▶ _Quoted text_
## Begin

Telephony
State of the Art Telephony with Ruby
Summarized using AI

State of the Art Telephony with Ruby

by Ben Klang

In this presentation titled "State of the Art Telephony with Ruby" by Ben Klang at the LoneStarRuby Conf 2011, the evolution of telephony applications over the last decade is explored, highlighting Ruby's role in this revolution. Ben introduces Adhearsion, an open-source framework designed for voice application development, likening it to Rails for web applications. The talk covers the following key points:

  • Adhearsion Overview: Adhearsion serves as a powerful toolkit for creating voice applications, providing features like thread management, eventing subsystems, and a plugin architecture.
  • Simplicity in Development: It abstracts telephony tasks into simple, readable commands that integrate seamlessly with Ruby applications, allowing developers to leverage existing Rails code without steep learning curves.
  • Advanced Features: The framework supports complex functionalities such as IVR menus, queues, conferences, text-to-speech through Ruby Speech library, and voice recognition, enhancing the caller experience.
  • Integration with Telephony Platforms: Adhearsion works well with widely-used systems like Asterisk and Tropo, facilitating swift deployment of telephony applications. Tropo, a cloud-based service, is described as particularly user-friendly, while Asterisk is noted for its wider feature set despite its complexity.
  • Call Architecture: It starts with a phone call routing through either Asterisk or Tropo into Adhearsion where custom application code executes; this structure is essential for managing voice interactions.
  • Community and Resources: Klang emphasizes the importance of community support, highlighting the growth of Adhearsion since its prior versions and introducing the new features in Adhearsion 1.2. He invites contributions from users to expand the framework's capabilities.
  • Conclusion and Call to Action: The conference in San Francisco is promoted for further learning and networking opportunities among developers interested in telephony applications. Overall, the presentation illustrates how Ruby combined with Adhearsion can simplify and enhance the development of telephony solutions, advocating for wider adoption and collaboration within the developer community.
00:00:00.539 Laughs.
00:00:20.000 My name is Ben Klang. I'm the founder of Hydro Lingo, a company based out of Atlanta, Georgia. We build voice applications, and I'm here to talk to you today about state-of-the-art telephony with Ruby.
00:00:26.939 First, I just want to ask who in here has actually tried to build a voice application? Cool! Okay, then what happens in production?
00:00:35.640 Awesome! So, my next question is, who thinks this is true? Using Astricon? That's true, yeah. I don’t want to freak you out, so I'm going to show you some Ruby code. The comfort zone is having it easy and free. You can see we have really easy methods, and we have a little ActiveRecord in there. I want to make sure to let you know that this talk is not going to be a deep dive into the internals of like Asterisk.
00:01:02.940 I'm the maintainer of the Adhearsion project. Has anyone here heard of Adhearsion? Cool! So, Adhearsion is a voice application development framework. It's really the only one of its kind in the open source world; it's like Rails as a web framework. Adhearsion is a framework for voice application development. It's more than just an API; it gives you a lot of functionality. It includes thread management for all the different calls coming through, an eventing subsystem, a plug-in system to add new functionality, and it handles demonization.

## End

▶ _Data segment_
## Begin

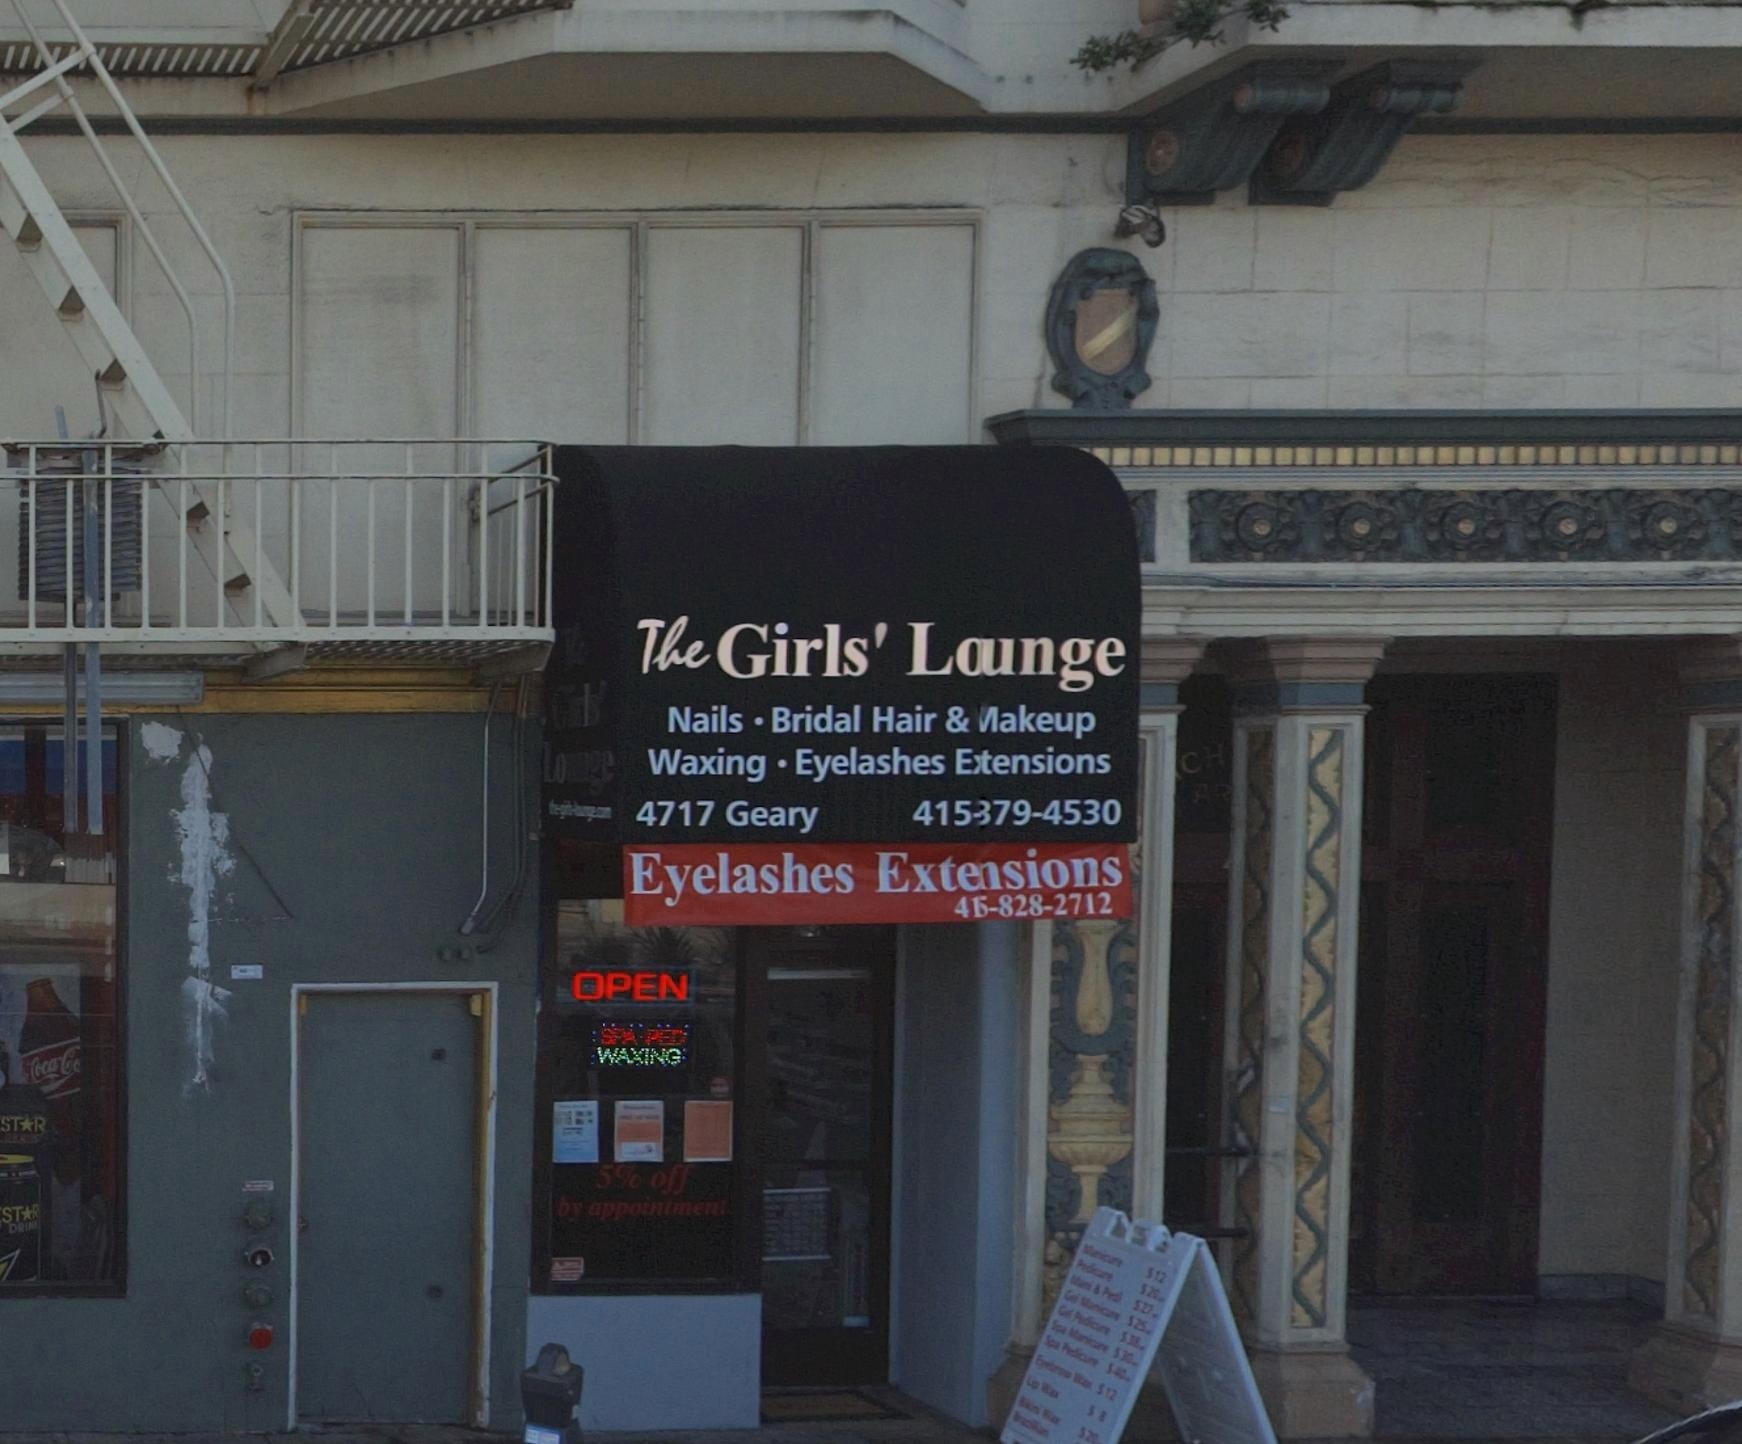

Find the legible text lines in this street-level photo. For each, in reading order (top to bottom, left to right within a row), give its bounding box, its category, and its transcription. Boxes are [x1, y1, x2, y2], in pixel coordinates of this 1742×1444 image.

## End

▶ _Tasks and exercises_
A) Answer these questions from the page on telephony with Ruby, one answer per line:
(i) At which conference was the presentation given?
(ii) Which company did Ben Klang found, and where is it based?
(iii) Which two telephony platforms does Adhearsion work with?
B) Write the next part of the transcript on the page about telephony with Ruby, picking up after its final sentence.
The material is not needed for what comes next.

▶ _Exercise answers_
A)
(i) LoneStarRuby Conf 2011
(ii) Hydro Lingo, based out of Atlanta, Georgia
(iii) Asterisk and Tropo

B)
00:01:27.540 So, it's actually a full kit for writing voice applications. It's also completely independent from Rails, but it can run standalone and integrate with Rails. So, I'm guessing many of you, this being a Ruby conference, have written Rails apps and have a lot of investment in models and helpers. Adhearsion can load your Rails application, load all of those helpers, load in all those models, and reuse a ton of code right off the bat. It integrates really nicely.
00:01:59.820 What this means is Adhearsion is voice applications done in the Ruby way. I want to talk for a minute about what Adhearsion’s features are.
00:02:03.780 On that third slide, you can see the beginning of our DSL (Domain Specific Language). Most of the telephony stuff is abstracted to simple commands like 'answer,' 'hang up,' 'speak,' and 'play a recording'—things that are very straightforward and easy to read through when you're actually reading the code. It is all native Ruby code; there's no magic here. It's all classes and methods, just like you're used to. You can unit test it and use all the same tools you would to develop a web application.
00:02:37.440 Adhearsion also has a powerful eventing system, so in addition to the procedural code you might write to interact with your caller, you also get a stream of events coming from the telephony application. These events include actions like when a new channel is established, when a button is pressed on the keypad, or when a person joins or leaves a conference. We'll do a demo of how that looks shortly.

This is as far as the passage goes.